July 17 (Bloomberg) -- Copper fell in London as a further drop in metal booked for removal from warehouses stoked concern that prices climbed too high to reflect demand. Aluminum rose to the highest in more than seven months.

So-called canceled warrants, or metal earmarked for delivery from stockpiles monitored by the London Metal Exchange, slid for a fifth day today and have plunged 43 percent this week, daily LME figures showed. Canceled warrants for copper have shrunk to 2.8 percent of total LME inventories from 21 percent at the start of May.

“Canceled warrants have been instrumental in supporting the recovery story for copper this year,” Eugen Weinberg, an analyst at Commerzbank AG in Frankfurt, said by phone. “Copper should correct because demand is less than supply, Chinese strategic purchases are over and there is too much optimism.”

Copper for three-month delivery slid $50, or 1 percent, to $5,210 a metric ton at 10:30 a.m. on the LME. The contract has added 7.2 percent this week, heading for its first gain in three weeks and the biggest advance since March. Copper for September delivery dropped 0.7 percent to $2.373 a pound on the New York Mercantile Exchange’s Comex division.

Aluminum advanced as much as 1.1 percent to $1,714 a ton, the highest since Dec. 2. The contract was recently down $5, or 0.3 percent, at $1,690 a ton.

Chinese Demand

Copper has advanced 70 percent this year in London, bolstered by demand from China, the world’s largest copper consumer.
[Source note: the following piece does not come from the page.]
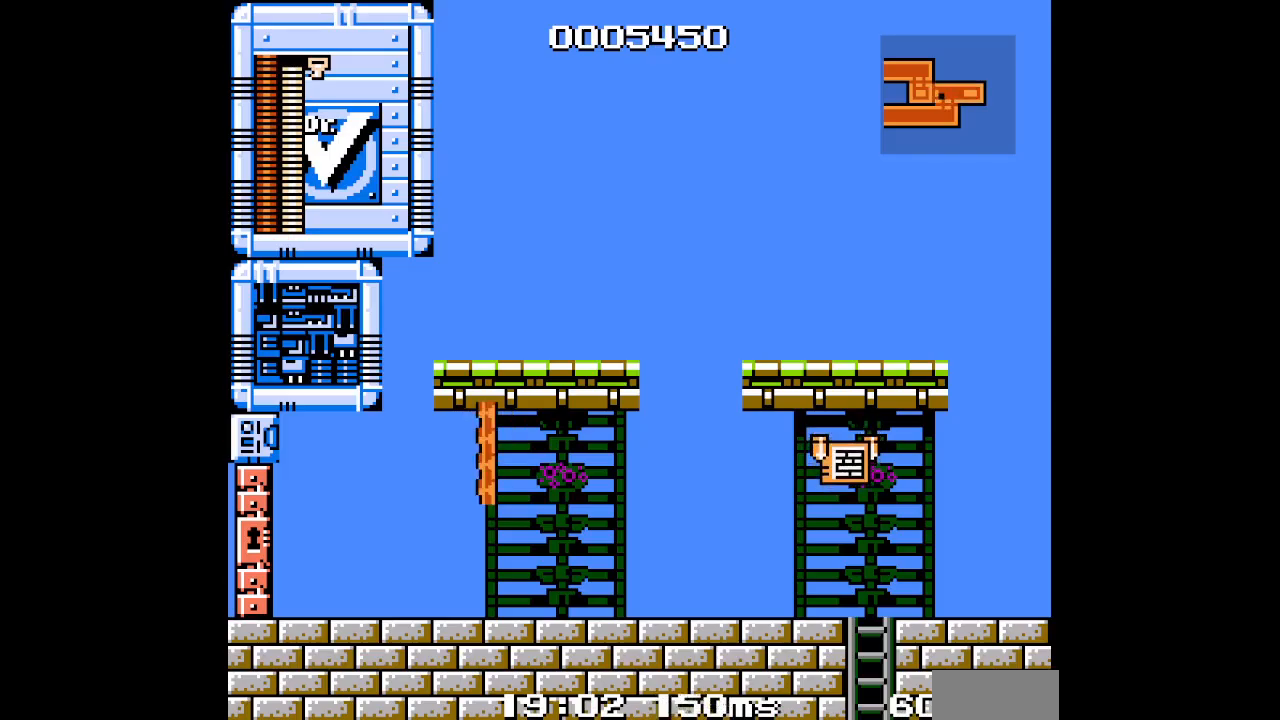
{"buttons": [], "events": []}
Imports into the Asian nation of copper and related products climbed to a record 475,999 tons in June.

“A potential slowdown in Chinese import buying is the single biggest risk to metals prices, but there is still very little sign of that developing,” Gayle Berry, an analyst at Barclays Capital in London, said in a report yesterday.

Calyon, Credit Agricole SA’s investment-banking unit, raised its forecast for this year’s copper price. The metal will average $4,315 a ton, 4.2 percent more than its prior estimate of $4,140, the bank said yesterday in an e-mailed report.

China’s gross domestic product expanded by 7.9 percent in the second quarter, beating the 7.8 percent median forecast of 20 economists in a Bloomberg survey, data showed yesterday.

The Asian country is the only one of the 10 biggest economies that is expanding, highlighting the role China may play in easing the worst global recession since the Great Depression. The U.S. economy is still shrinking, five months after Congress agreed to President Barack Obama’s $787 billion stimulus package.

Copper Backwardation

The copper market moved into so-called backwardation this week for the first time since May 1 as metal for nearby delivery traded at a premium to three-month copper, indicating scarce supplies. The spread narrowed to $10.50 yesterday from $11.50 on the previous day.

LME copper inventories increased 1.3 percent to 264,150 tons today. Shanghai copper stockpiles fell for a second week, declining by 1.6 percent, the Shanghai Futures Exchange said in a report on its Web site. Inventories decreased 884 tons to 53,283 tons.

Among other LME metals for three-month delivery, tin slipped 0.2 percent to $13,000 a ton. The premium for near-month delivery metal over three-month prices narrowed to $103 a ton yesterday after surging to $160 a ton on July 15.

Nickel fell 0.4 percent to $16,039 a ton, lead rose 0.3 percent to $1,624 a ton, and zinc declined 0.7 percent to $1,540 a ton.